If you like, you can start the historical path in Goslar and march from there to Kyffhäusergebirge. It was the Ottonian Emperor Henry II who made the Palatinate a central political centre of the emerging Holy Roman Empire in 1009. Power then passed to the Salian nobility. Konrad II. recognised the potential of the town on the Rammelsberg which was developing as a result of the ore mining and further extended the Palatinate in the 1030s and 1040s – the Saalgebäude thus became the largest secular building of the 11th century in Germany. Under Henry III Goslar was finally a centre of the empire. He left his heart in Goslar, it is still preserved today in the St.-Ulrichs-Kapelle next to the Palatinate. Until the reign of the Staufer Friedrich I. Barbarossa, the Palatinate remained the preferred place for the mobile exercise of power by the medieval rulers.

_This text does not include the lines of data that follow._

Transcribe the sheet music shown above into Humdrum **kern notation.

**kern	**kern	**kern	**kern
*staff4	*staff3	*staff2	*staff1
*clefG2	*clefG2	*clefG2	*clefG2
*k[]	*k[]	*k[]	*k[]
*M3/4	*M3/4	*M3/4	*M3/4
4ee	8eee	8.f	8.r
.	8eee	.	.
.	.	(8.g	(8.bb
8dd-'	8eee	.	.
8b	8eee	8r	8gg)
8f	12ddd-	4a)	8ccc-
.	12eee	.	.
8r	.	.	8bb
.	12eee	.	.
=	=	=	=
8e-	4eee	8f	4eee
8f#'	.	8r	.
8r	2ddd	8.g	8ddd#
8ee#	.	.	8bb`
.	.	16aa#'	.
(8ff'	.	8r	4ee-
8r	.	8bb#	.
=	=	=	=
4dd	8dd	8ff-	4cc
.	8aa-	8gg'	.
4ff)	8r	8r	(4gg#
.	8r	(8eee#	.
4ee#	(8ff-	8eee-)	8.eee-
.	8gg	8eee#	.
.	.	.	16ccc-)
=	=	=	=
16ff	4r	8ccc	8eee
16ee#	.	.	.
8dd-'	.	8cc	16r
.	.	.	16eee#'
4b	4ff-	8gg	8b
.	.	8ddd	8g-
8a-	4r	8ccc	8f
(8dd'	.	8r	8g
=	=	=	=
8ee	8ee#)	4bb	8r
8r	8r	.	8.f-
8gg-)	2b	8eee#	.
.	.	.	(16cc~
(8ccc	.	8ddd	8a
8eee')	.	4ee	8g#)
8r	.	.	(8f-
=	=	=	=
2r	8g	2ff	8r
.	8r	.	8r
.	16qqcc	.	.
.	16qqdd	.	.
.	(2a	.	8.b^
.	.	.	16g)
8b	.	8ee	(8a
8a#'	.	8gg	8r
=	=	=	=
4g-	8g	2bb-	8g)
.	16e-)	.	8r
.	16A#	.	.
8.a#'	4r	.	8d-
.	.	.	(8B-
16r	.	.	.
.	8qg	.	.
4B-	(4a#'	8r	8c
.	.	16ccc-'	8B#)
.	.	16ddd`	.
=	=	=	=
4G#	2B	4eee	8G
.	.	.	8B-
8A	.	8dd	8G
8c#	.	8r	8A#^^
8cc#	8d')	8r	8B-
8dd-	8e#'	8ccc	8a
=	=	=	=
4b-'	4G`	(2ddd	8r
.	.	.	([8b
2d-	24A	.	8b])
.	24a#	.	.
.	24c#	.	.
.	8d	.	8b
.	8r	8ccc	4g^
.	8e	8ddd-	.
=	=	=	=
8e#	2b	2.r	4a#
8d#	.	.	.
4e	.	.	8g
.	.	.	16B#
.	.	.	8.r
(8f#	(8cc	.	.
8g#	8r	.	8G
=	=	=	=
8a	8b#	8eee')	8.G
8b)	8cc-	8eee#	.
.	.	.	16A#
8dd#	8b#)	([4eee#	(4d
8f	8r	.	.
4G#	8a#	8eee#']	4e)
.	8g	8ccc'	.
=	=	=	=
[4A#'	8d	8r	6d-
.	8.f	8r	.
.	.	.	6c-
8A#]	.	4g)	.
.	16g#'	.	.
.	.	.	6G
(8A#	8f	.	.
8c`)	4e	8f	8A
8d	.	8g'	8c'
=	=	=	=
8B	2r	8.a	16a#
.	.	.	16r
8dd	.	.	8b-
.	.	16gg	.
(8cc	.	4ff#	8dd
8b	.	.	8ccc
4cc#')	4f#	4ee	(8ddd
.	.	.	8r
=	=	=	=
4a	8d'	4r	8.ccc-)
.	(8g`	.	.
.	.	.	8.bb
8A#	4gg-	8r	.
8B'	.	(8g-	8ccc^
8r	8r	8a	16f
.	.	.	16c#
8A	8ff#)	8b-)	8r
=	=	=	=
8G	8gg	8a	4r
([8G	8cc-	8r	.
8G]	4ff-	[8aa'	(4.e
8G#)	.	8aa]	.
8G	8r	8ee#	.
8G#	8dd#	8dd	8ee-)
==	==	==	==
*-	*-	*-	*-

The Harz Mountains Germany – Discovering the cultural-historical landscape

The Harz Mountains offer a variety of historical sites for the attentive hiker. An expert group from the region has set itself the task of making everything worth knowing about the numerous stays of the Roman-German regents available and making it possible to experience them on hiking routes. We are continuously working on providing a special hiking experience for history fans between unspoilt nature and historical places. On mountain ridges and an old trade route across the Harz mountains – the Kaiserweg follows in the footsteps of the rulers and turns every hike into a journey through time.

This might interest you: Historical guided tours through the old towns of Blankenburg and Quedlinburg can be found in our event calendar.